» EXERCISE PROMPT: For this exercise, retype all the data exactly and exclude every image.
SUPPLIED MATERIAL Start Marker
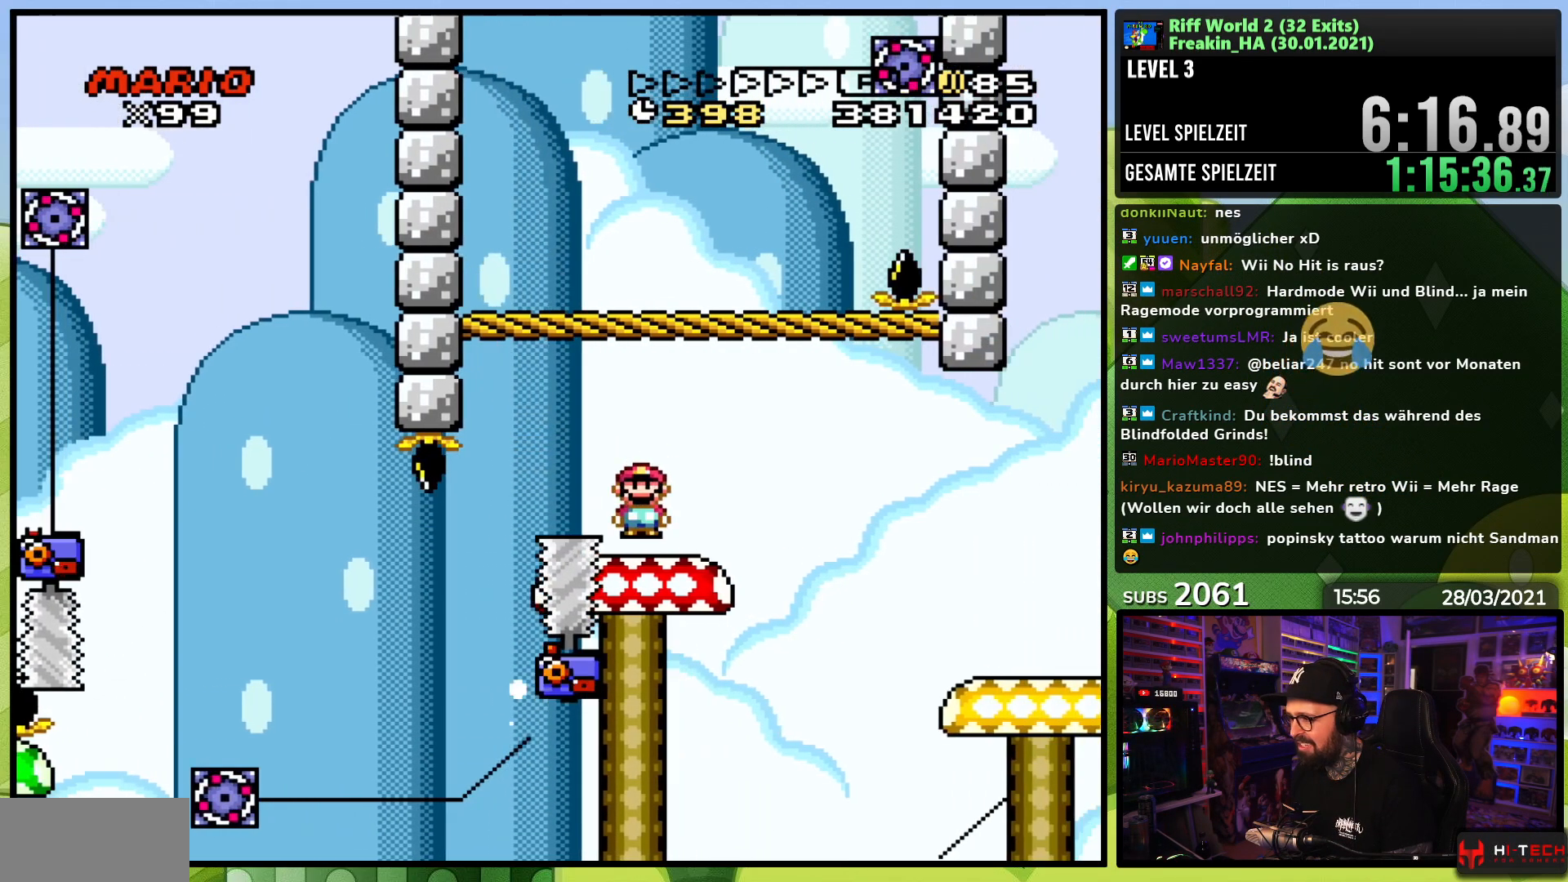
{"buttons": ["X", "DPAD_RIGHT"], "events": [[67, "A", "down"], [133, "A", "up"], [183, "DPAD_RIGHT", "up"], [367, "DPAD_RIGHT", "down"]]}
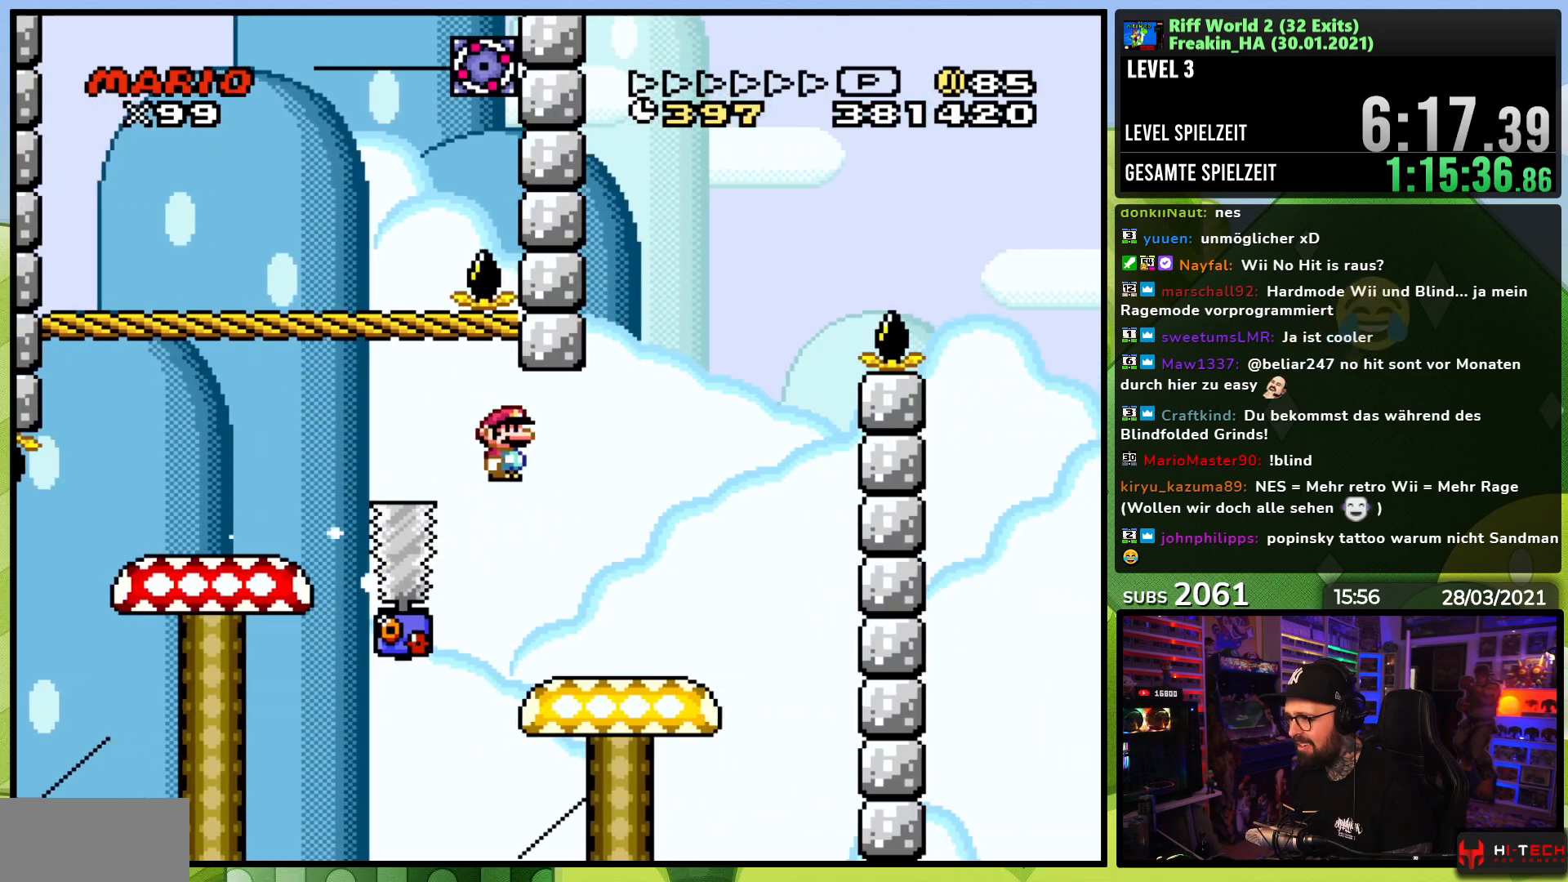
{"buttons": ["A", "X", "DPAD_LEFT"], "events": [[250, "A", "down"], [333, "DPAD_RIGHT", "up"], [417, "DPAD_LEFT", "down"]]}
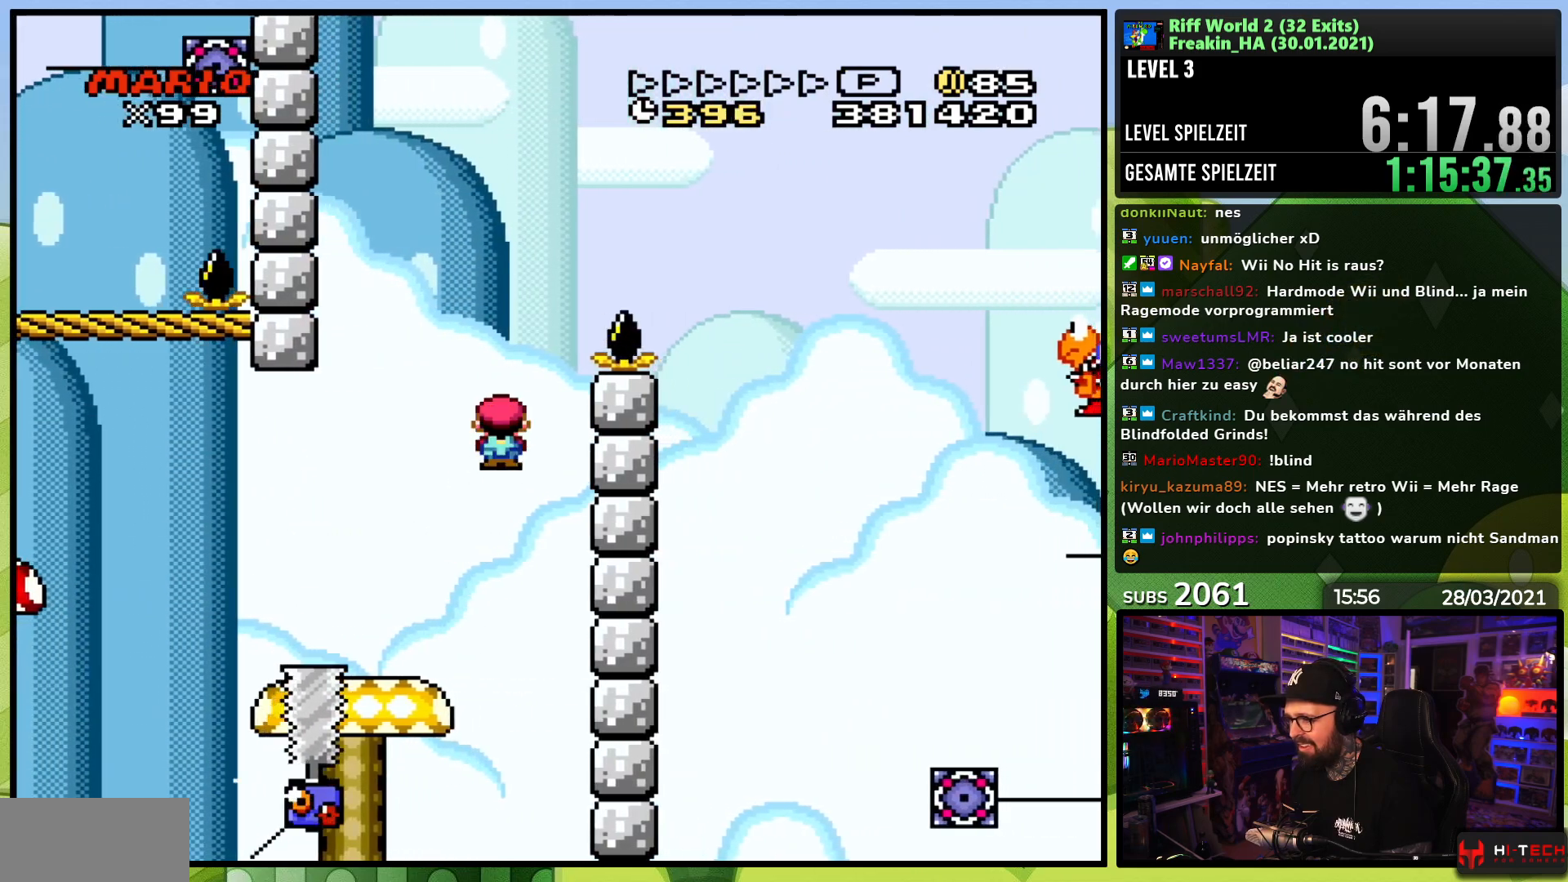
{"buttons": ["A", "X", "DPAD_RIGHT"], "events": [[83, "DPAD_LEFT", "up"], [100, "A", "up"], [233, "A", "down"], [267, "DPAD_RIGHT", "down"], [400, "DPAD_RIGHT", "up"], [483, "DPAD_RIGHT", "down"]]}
SUPPLIED MATERIAL End Marker
» WRITTEN REPLY:
{"buttons": ["X", "DPAD_RIGHT"], "events": [[67, "A", "down"], [133, "A", "up"], [183, "DPAD_RIGHT", "up"], [367, "DPAD_RIGHT", "down"]]}
{"buttons": ["A", "X", "DPAD_LEFT"], "events": [[250, "A", "down"], [333, "DPAD_RIGHT", "up"], [417, "DPAD_LEFT", "down"]]}
{"buttons": ["A", "X", "DPAD_RIGHT"], "events": [[83, "DPAD_LEFT", "up"], [100, "A", "up"], [233, "A", "down"], [267, "DPAD_RIGHT", "down"], [400, "DPAD_RIGHT", "up"], [483, "DPAD_RIGHT", "down"]]}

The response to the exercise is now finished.